Kaum eine Religion, die etwas auf sich hält, kennt das Fasten nicht. Der Verzicht auf Nahrung gilt als gottgefälliges Opfer und soll dem Seelenheil des Gläubigen dienen. Auch in esoterischen Kreisen ist das Fasten – bis hin zur sogenannten Lichtnahrung – hoch angesehen; man verspricht sich davon nicht nur einen gesundheitsfördernden Effekt, sondern auch spirituellen Gewinn.
Die Ursprünge des Fastens liegen vermutlich, zumindest in unseren Breitengraden, in der unangenehmen Tatsache, dass die Lebensmittel gegen Ende des lebensfeindlichen Winters knapp wurden. Der erzwungene Nahrungsverzicht liess sich mit einer spirituellen Deutung möglicherweise leichter ertragen; beispielsweise als Zeit der Reinigung vor der Wiedergeburt der Natur im Frühling.
Das Christentum mit seiner Fastenzeit vor Ostern – dem Fest der Auferstehung Christi – erinnert stark an diese Symbolik. Aber auch bei den Baha'i gibt es eine Fastenzeit im Frühjahr, die unmittelbar vor dem astronomischen Frühlingsanfang mit dem Nouruz-Fest endet.

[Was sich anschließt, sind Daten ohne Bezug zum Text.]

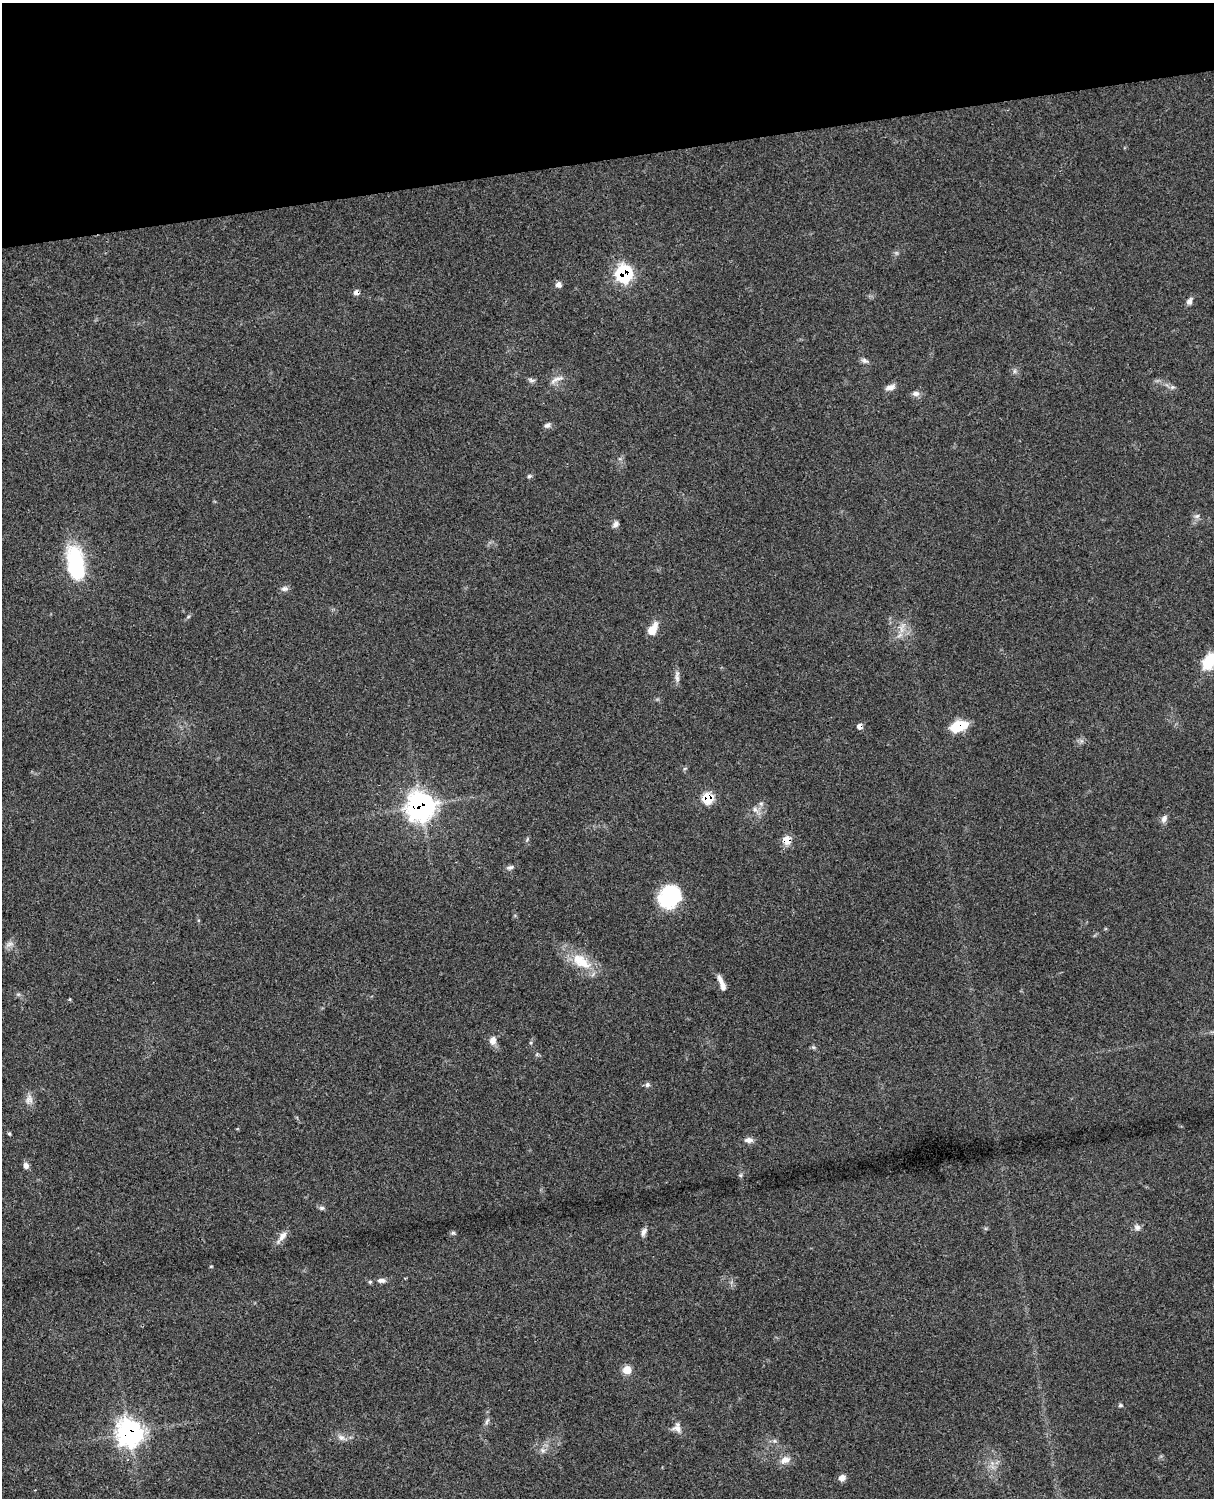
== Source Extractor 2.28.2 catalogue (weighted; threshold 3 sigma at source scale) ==
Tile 3 of 4 x 3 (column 3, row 1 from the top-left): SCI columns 2546-3757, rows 3268-4763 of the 5088 x 4928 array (HDU 1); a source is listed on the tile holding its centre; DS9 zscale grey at full resolution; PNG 1216 x 1500 px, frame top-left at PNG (2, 3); no overlay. Shown black and unused: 10% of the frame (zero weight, under 3 of 4 exposures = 6% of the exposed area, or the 3 px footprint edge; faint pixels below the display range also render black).
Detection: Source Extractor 2.28.2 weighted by HDU 2 'WHT'; one run over the whole footprint, this tile lists its part. Background 0.0975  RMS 0.0063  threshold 0.0285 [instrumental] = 3 sigma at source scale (4.5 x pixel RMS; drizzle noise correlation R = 1.50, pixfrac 1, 0.05/0.05 arcsec/px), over >= 5 px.
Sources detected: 61; all 61 listed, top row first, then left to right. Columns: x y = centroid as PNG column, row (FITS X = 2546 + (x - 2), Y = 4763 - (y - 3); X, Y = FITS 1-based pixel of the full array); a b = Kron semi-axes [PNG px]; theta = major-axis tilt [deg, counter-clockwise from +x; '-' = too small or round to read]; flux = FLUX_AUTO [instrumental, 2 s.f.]
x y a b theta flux
624 273 9 8 - 97
559 285 7 6 - 2.6
356 292 7 6 - 2.6
1189 301 10 7 65 2.4
865 361 11 6 -26 2
1014 371 7 4 89 1.2
557 379 22 6 23 3.9
531 380 9 5 -20 1.6
890 387 13 7 18 3.3
1172 387 6 6 - 1.5
916 394 10 7 -6 2.6
547 425 8 6 35 1.9
529 476 6 5 - 1
1197 516 8 6 21 1.7
616 524 9 6 46 2.1
75 563 42 20 -80 44
285 589 10 7 6 2.2
188 617 6 4 20 0.86
902 628 15 7 80 4.7
653 629 17 10 59 7.3
1209 661 20 13 62 16
677 677 18 5 -88 2.9
860 726 6 6 - 2.7
958 726 17 10 18 17
708 798 7 6 - 25
761 804 6 6 - 1.4
421 806 11 11 - 450
755 809 10 6 -42 2.5
1164 819 10 7 61 2.5
527 839 6 4 57 0.83
787 840 8 7 - 11
510 867 12 6 14 1.9
670 896 24 20 46 42
9 944 12 6 18 2.3
581 961 32 16 -34 19
721 983 22 6 -68 4.7
493 1040 10 8 76 4.3
813 1047 6 4 -43 0.99
537 1054 6 4 72 0.81
647 1085 7 6 - 1.6
29 1099 14 10 83 3.9
9 1134 5 3 - 0.65
749 1140 11 7 1 3.1
26 1166 8 7 - 2.5
740 1175 6 5 - 0.93
322 1208 8 6 -13 1.4
1137 1227 9 7 -50 2.4
644 1232 11 6 67 2.5
453 1233 6 5 - 1
282 1237 19 7 53 4.5
211 1266 5 3 - 0.53
381 1280 12 6 0 2.7
627 1370 6 6 - 14
1120 1405 6 5 - 0.94
487 1421 11 4 64 1.7
677 1428 14 9 -9 4
129 1433 10 9 - 500
341 1437 10 7 -42 2.8
543 1450 8 6 -34 2
785 1460 14 9 18 5
842 1478 8 7 - 3.4
Overlapping masked pixels (flux is a lower limit): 8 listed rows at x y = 624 273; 356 292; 860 726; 958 726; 708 798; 421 806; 787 840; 129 1433
Isophote crosses this tile's border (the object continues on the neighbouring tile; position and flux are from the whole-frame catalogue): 1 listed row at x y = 1209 661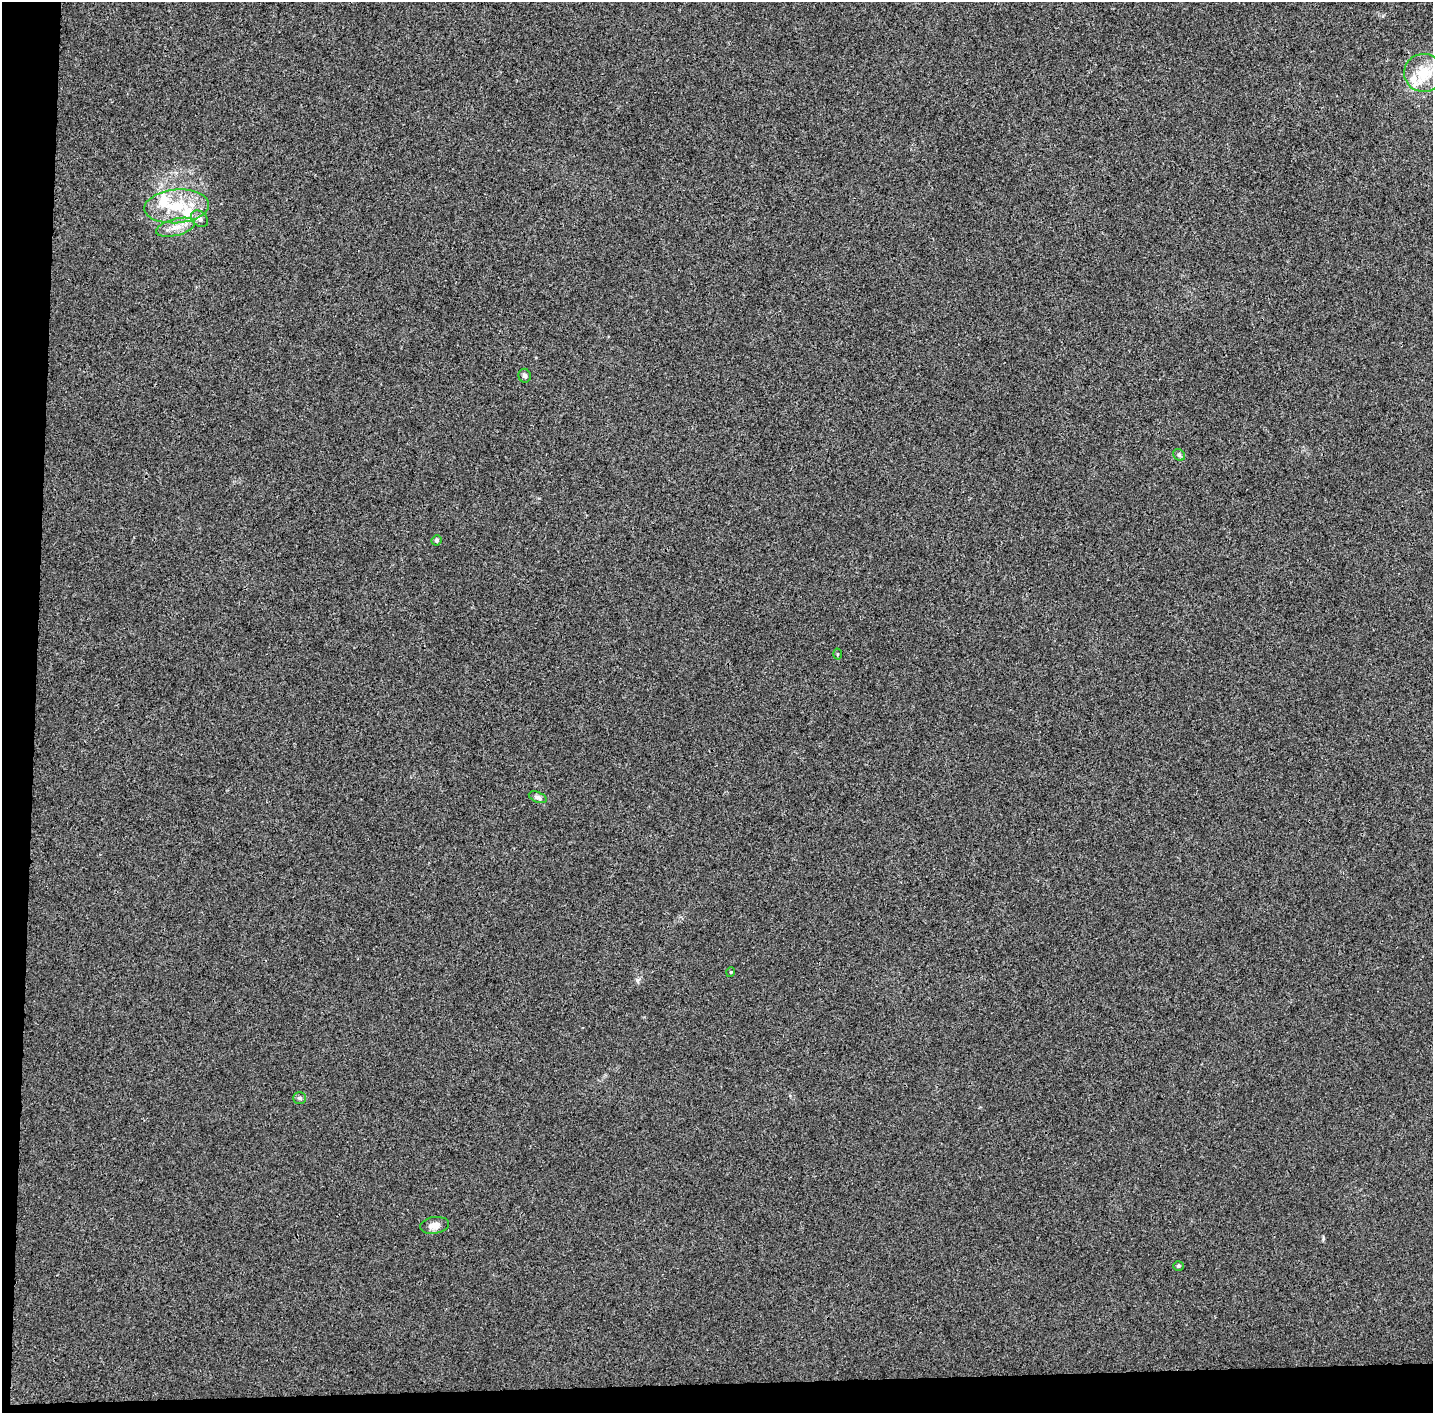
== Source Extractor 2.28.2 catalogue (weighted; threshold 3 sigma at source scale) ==
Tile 7 of 3 x 3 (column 1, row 3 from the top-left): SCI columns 9-1439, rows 159-1569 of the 4300 x 4550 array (HDU 1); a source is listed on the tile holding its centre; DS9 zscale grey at full resolution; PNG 1435 x 1415 px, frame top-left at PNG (2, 2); each listed source drawn as its Kron ellipse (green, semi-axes under 4 px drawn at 4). Shown black and unused: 4% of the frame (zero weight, under 3 of 4 exposures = <1% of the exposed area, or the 3 px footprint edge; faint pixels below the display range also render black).
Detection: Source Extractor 2.28.2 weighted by HDU 2 'WHT'; one run over the whole footprint, this tile lists its part. Background 0.00897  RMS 0.0037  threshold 0.0167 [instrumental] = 3 sigma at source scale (4.5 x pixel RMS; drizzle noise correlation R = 1.50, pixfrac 1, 0.0396/0.0396 arcsec/px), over >= 5 px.
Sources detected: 16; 3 inside a brighter listed object's ellipse — not listed separately; the other 13 listed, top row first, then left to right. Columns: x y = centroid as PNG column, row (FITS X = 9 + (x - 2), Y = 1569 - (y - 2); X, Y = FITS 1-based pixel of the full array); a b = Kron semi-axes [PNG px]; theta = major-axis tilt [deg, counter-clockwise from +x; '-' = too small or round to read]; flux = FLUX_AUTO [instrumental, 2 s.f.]
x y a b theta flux
1424 73 20 19 - 11
177 206 32 17 4 14
199 219 10 7 -42 1.6
176 227 20 8 15 4.2
525 376 7 6 - 0.9
1179 455 6 5 - 0.65
436 540 5 4 - 0.96
837 654 5 3 - 0.37
538 797 9 5 -21 0.99
731 972 5 3 - 0.32
300 1098 6 5 - 0.77
434 1225 14 8 8 3.1
1178 1266 5 4 - 0.52
Unlisted compact peaks at least as high as the median listed source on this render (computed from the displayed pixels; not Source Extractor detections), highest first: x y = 637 980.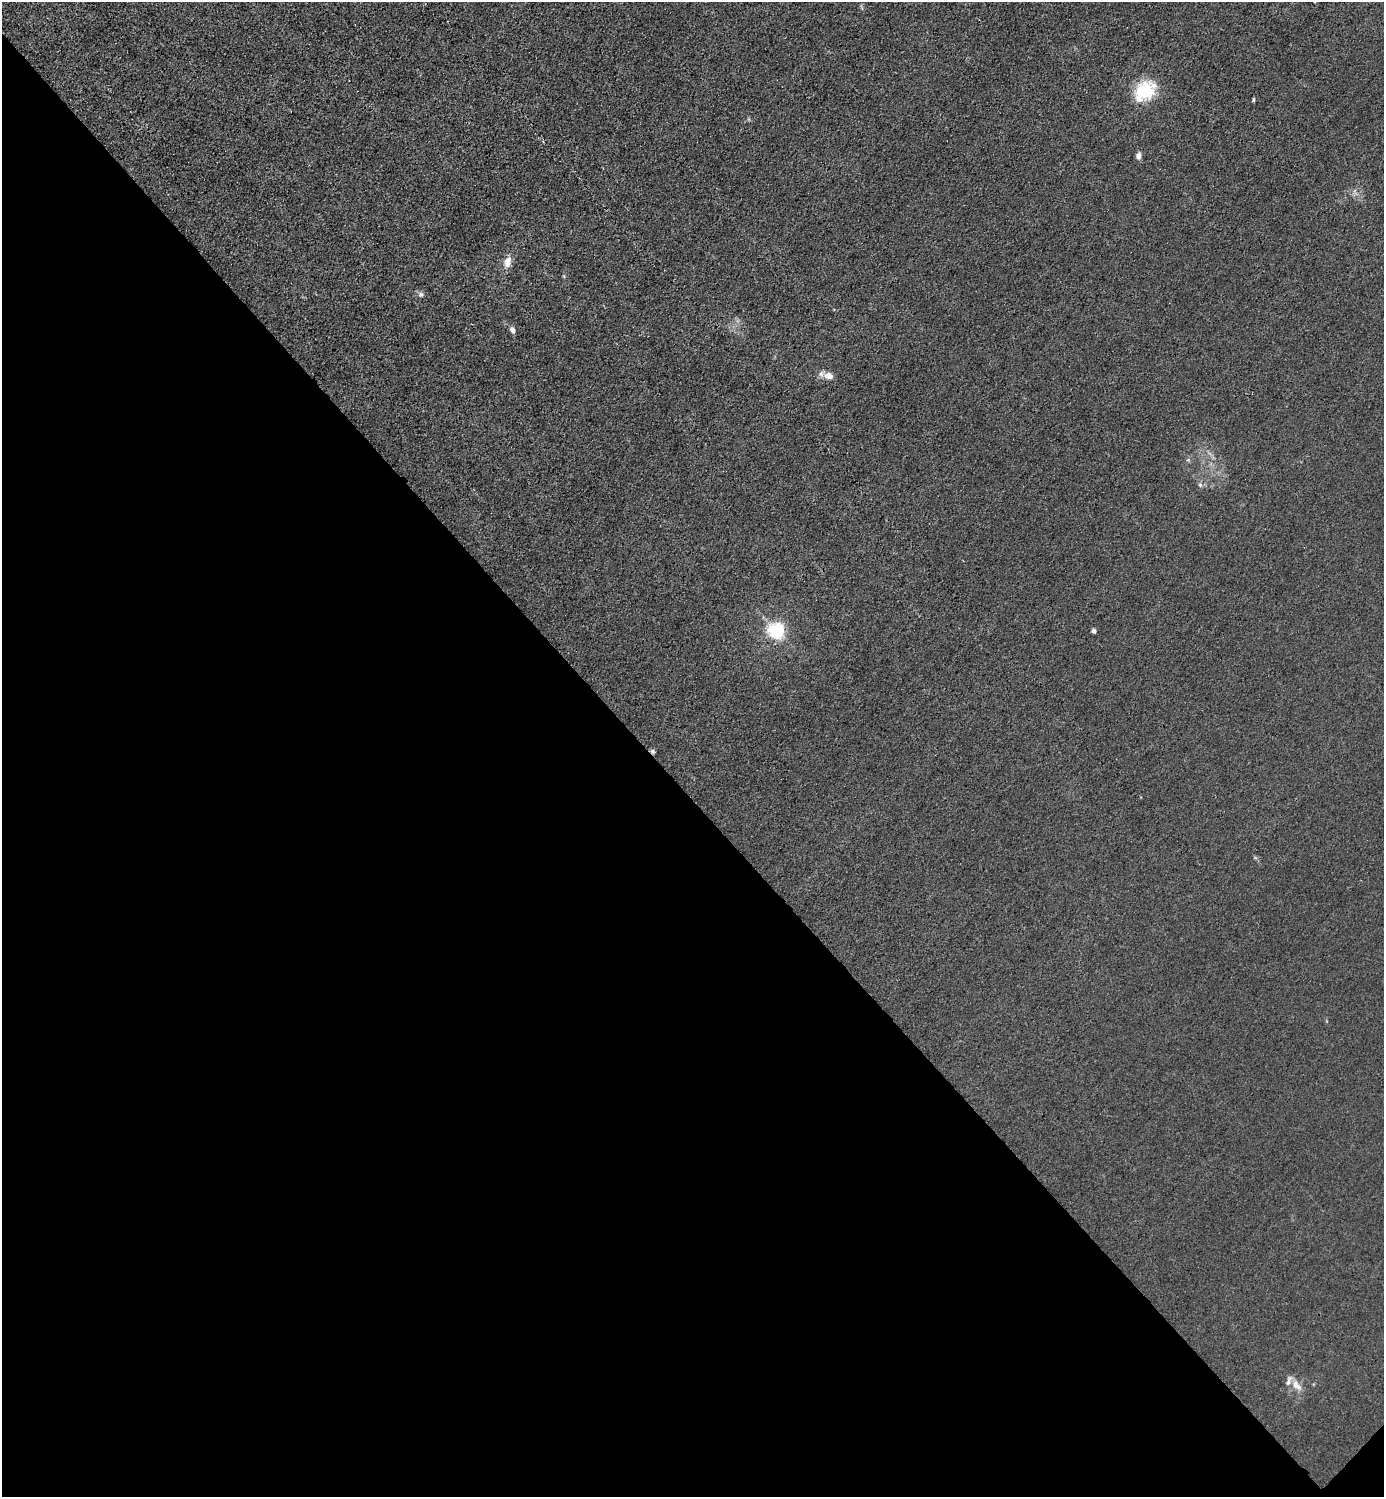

Bei den Katholiken dauert die Fastenzeit vor Ostern 40 Tage. Dieser Zeitraum, griechisch Tessarakoste, lateinisch Quadragesima genannt, ist durch die 40 Fasttage inspiriert, die Jesus selber in der Wüste verbracht haben soll. Die Zahl 40 spielt auch sonst eine wichtige Rolle: Elias wanderte 40 Tage zum Berg Horeb, Moses blieb 40 Tage auf dem Berg Sinai und die Israeliten zogen 40 Jahre durch die Wüste.
Die Fastenzeit beginnt mit dem Aschermittwoch und endet am Karsamstag. Wer sich die Mühe nimmt, die Tage zu zählen, wird feststellen, dass es nicht 40 sind. Das liegt daran, dass die Sonntage vom Fasten ausgenommen sind und der Erholung dienen.
Ohnehin ist das christliche Fasten nicht allzu streng: Seit den 60er Jahren sind nur noch der Aschermittwoch und der Karfreitag strenge Fast- und Abstinenztage. Überdies wird nicht generell auf Nahrung verzichtet, sondern oft nur auf bestimmte Speisen wie Fleisch. Der Verzicht kann sich auch auf andere Genüsse oder Gewohnheiten erstrecken, zum Beispiel Internet oder Fernsehen.
Auch die Muslime kennen eine Fastenzeit: Im Fastenmonat Ramadan, dem neunten Monat des islamischen Mondkalenders, dürfen die Gläubigen von der Morgendämmerung bis zum Sonnenuntergang weder essen noch trinken. Auch rauchen oder Sex ist verboten. Von der Pflicht zum Fasten sind Kinder, Schwangere, Kranke und Reisende ausgenommen.
Nach Sonnenuntergang wird das Fasten traditionell mit einer ungeraden Anzahl von Datteln und etwas Wasser gebrochen; oft wird danach besonders gutes Essen gereicht. Der Ramadan endet mit dem Fest des Fastenbrechens (Eid al-Fitr).
Das islamische Fasten, eine der fünf Säulen des Islam, ist streng. In manchen islamischen Ländern ist es im Strafgesetzbuch vorgeschrieben; so steht in Marokko auf öffentliches Fastenbrechen Gefängnis bis zu sechs Monaten. Dagegen regt sich in den letzten Jahren Widerstand: Besonders im Maghreb teilen Jugendliche Bilder in den Social Media, auf denen sie essen, trinken und rauchen.
Das Judentum kennt keine längere Fastenzeit, sondern mehrere Fasttage im Ablauf des Jahres. An diesen Tagen wird während 24 oder gar 25 Stunden auf jegliche Nahrungsaufnahme verzichtet. Am wichtigsten ist der Versöhnungstag Jom Kippur, der höchste Feiertag im jüdischen Kalender. An diesem Tag fasten oft auch weniger religiöse Juden.
Im Buddhismus gibt es ebenfalls keine eigentliche Fastenzeit. Fasten gilt als Teil der Askese, bei der jedoch nicht kompletter Verzicht geübt werden sollte. Übersteigerte Askese betrachten die Buddhisten ebenso als extrem wie Genusssucht.